Protests and Explanations

“I’ll stick with you, Jim,” I assured him as we went on.

“You don’t have to,” replied Jim. “I can get along very nicely.”

“You’d do as much for me,” I insisted.

As a matter of fact, despite the drizzle of rain, we got quite a kick pushing that pram. At the street crossings I got hold of it myself, and when Jim lighted a cigarette I had it all to myself and shoved it at least three or four doors along. It was years and years since I had felt a pram jouncing and smoothly rolling before me. Nice feeling.

When we turned on to the shopping street it began to rain a little heavier.

“Only a block more,” said Jim.

But an elderly lady barred our way.

“Tssk, tssk,” she said, smiling benignly. “You’ll soak the child. Don’t you men know how to tuck …”

She had shoved back the hood and lifted the table cover. And was looking with horror into the face of the clock.

Then she stared, with incredible suspicion on her face for so elderly and kindly a lady, at us.

Like a traffic cop, she signalled the doorman of the movie theatre to come to her aid: had sent a boy on a bicycle down the street for a policeman; and had 40 people in a tight ring around us so that we could neither escape nor make our protests and explanations heard above the loud murmur.

“Imagine,” said the elderly lady. “Making off with a clock! I’ve heard of them making off with a pound of butter. Or a can of peas. But a clock!”

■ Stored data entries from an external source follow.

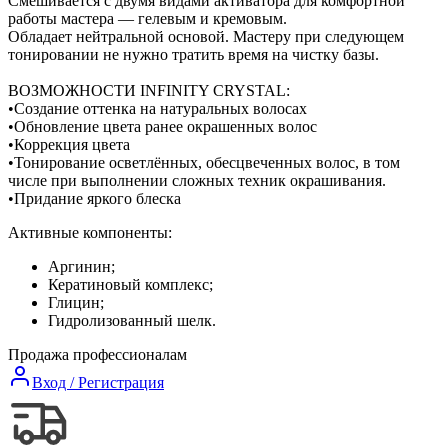
Смешивается с двумя видами активатора для комфортной
работы мастера — гелевым и кремовым.
Обладает нейтральной основой. Мастеру при следующем
тонировании не нужно тратить время на чистку базы.
ВОЗМОЖНОСТИ INFINITY CRYSTAL:
•Создание оттенка на натуральных волосах
•Обновление цвета ранее окрашенных волос
•Коррекция цвета
•Тонирование осветлённых, обесцвеченных волос, в том
числе при выполнении сложных техник окрашивания.
•Придание яркого блеска
Активные компоненты:
Аргинин;
Кератиновый комплекс;
Глицин;
Гидролизованный шелк.
Продажа профессионалам
Вход / Регистрация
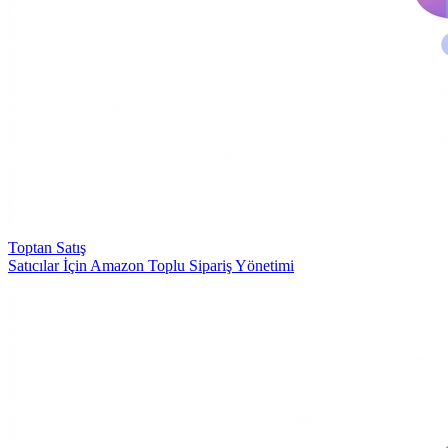
Toptan Satış
Satıcılar İçin Amazon Toplu Sipariş Yönetimi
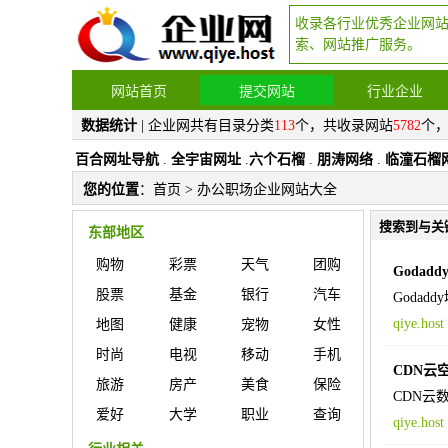
收录各行业优秀企业网
索、网站推广服务。
网站首页
提交网站
行业企业
数据统计
| 企业网共有目录分类
113
个，共收录网站
5782
个
百合网址导航
.
全宇宙网址
.
六个石榴
.
朋涛网络
.
临潼石榴
您的位置
：
首页
> 办公职场企业网站大全
搜索到与关
东部地区
购物
彩票
天气
团购
Godad
股票
基金
银行
汽车
Goda
qiye.host
地图
健康
宠物
女性
时尚
电视
移动
手机
CDN云
旅游
房产
美食
保险
CDN云
爱好
大学
职业
查询
qiye.host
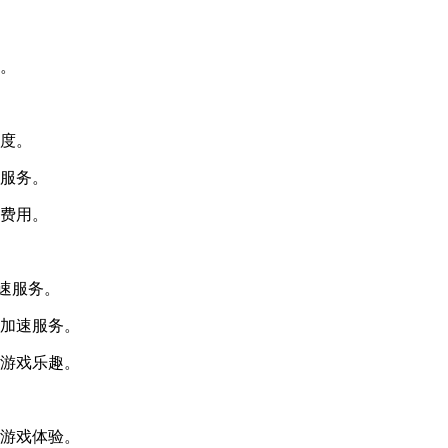
击。
速度。
速服务。
的费用。
加速服务。
络加速服务。
的游戏乐趣。
的游戏体验。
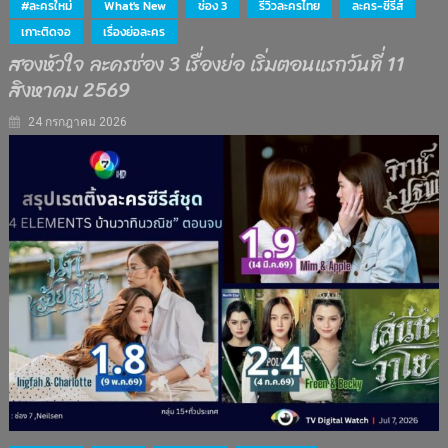
#ละครใหม่
What's New
ช่อง 3
รีวิวละครไทย
ละคร-ซีรีส์
เกาะติดจอ
เรื่องย่อละคร
สองหัวใจ ละครช่อง 3 เรื่องย่อ เริ่มตอนแรกวันที่ 11
สิงหาคม 2569
24 กรกฎาคม 2026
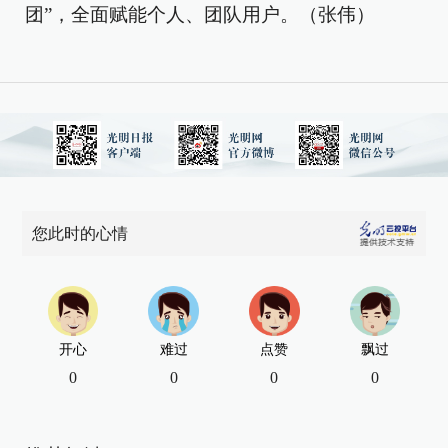
团”，全面赋能个人、团队用户。（张伟）
您此时的心情
开心
难过
点赞
飘过
0
0
0
0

“Slickest scheme I ever saw,” said the movie doorman. And others gave similar summaries, while Jimmie and I tried vainly to locate one neighborly face to whom we could explain that we were on the way to the watch repair shop.

At first the policeman was inclined to look upon us as guilty until proven innocent. But we produced our registration cards, drivers permits, letters, bills, receipts; and then the girl in the movie ticket window, who couldn’t resist the excitement any longer, came out and identified us as a couple of regular customers for years past, though she didn’t know our names. Finally a grocery messenger boy wheeled in and positively identified us. The policeman accompanied us down to the watch repair shop. And the man there knew us well.

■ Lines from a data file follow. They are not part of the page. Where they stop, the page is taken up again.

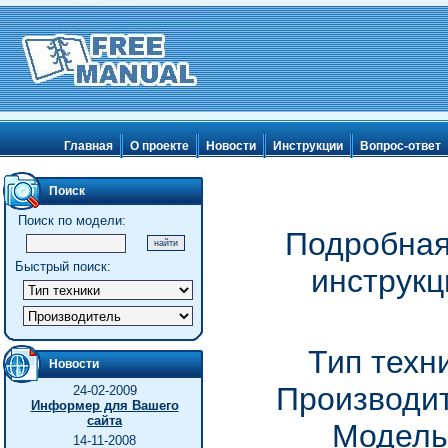
Главная
О проекте
Новости
Инструкции
Вопрос-ответ
Поиск
Поиск по модели:
Подробная
Быстрый поиск:
инструкц
Тип техн
Новости
Производит
24-02-2009
Информер для Вашего
сайта
Модель
14-11-2008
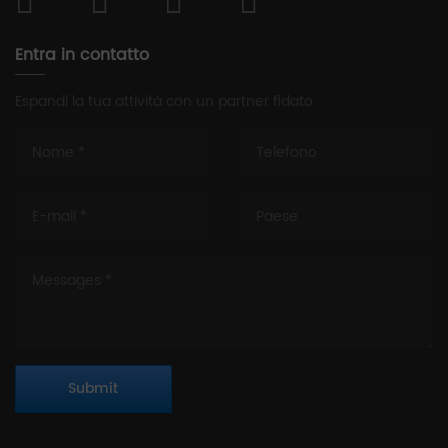
Entra in contatto
Espandi la tua attività con un partner fidato
Submit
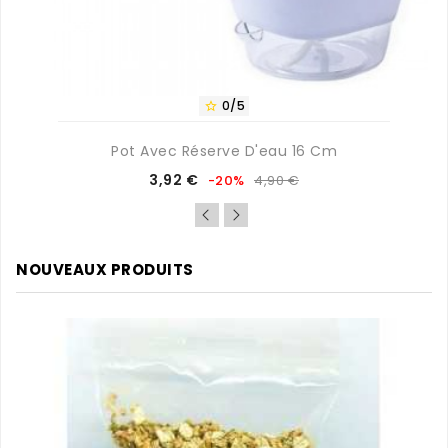
0/5

Pot Avec Réserve D'eau 16 Cm
Prix
Prix
3,92 €
-20%
4,90 €
de
base
NOUVEAUX PRODUITS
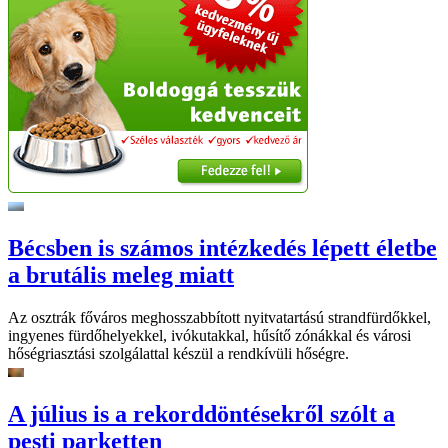
Bécsben is számos intézkedés lépett életbe
a brutális meleg miatt
Az osztrák főváros meghosszabbított nyitvatartású strandfürdőkkel,
ingyenes fürdőhelyekkel, ivókutakkal, hűsítő zónákkal és városi
hőségriasztási szolgálattal készül a rendkívüli hőségre.
A július is a rekorddöntésekről szólt a
pesti parketten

So all was well except for one thing.

“You can push it home alone, Jim,” I assured him. “After all, snobbery is just another name for the respect for a certain type of law or convention. A baby carriage is for babies.”

However, the movie got out just then and in the crowd we saw two little neighbor girls from only a couple of doors away from Jimmie’s. And we hailed them and asked them if they would like to wheel the baby carriage back home for us.

Which they were vastly delighted to do.

With the little girls walking ahead, in the most ladylike, the most motherly air you ever saw, we followed slowly.

And so back home and down again into the cellar, behind the iron bed and the curtain stretchers and the garden furniture, went the baby carriage once more.


Editor’s Notes: “In the lee” means next to something. “Infra dig” means demeaning.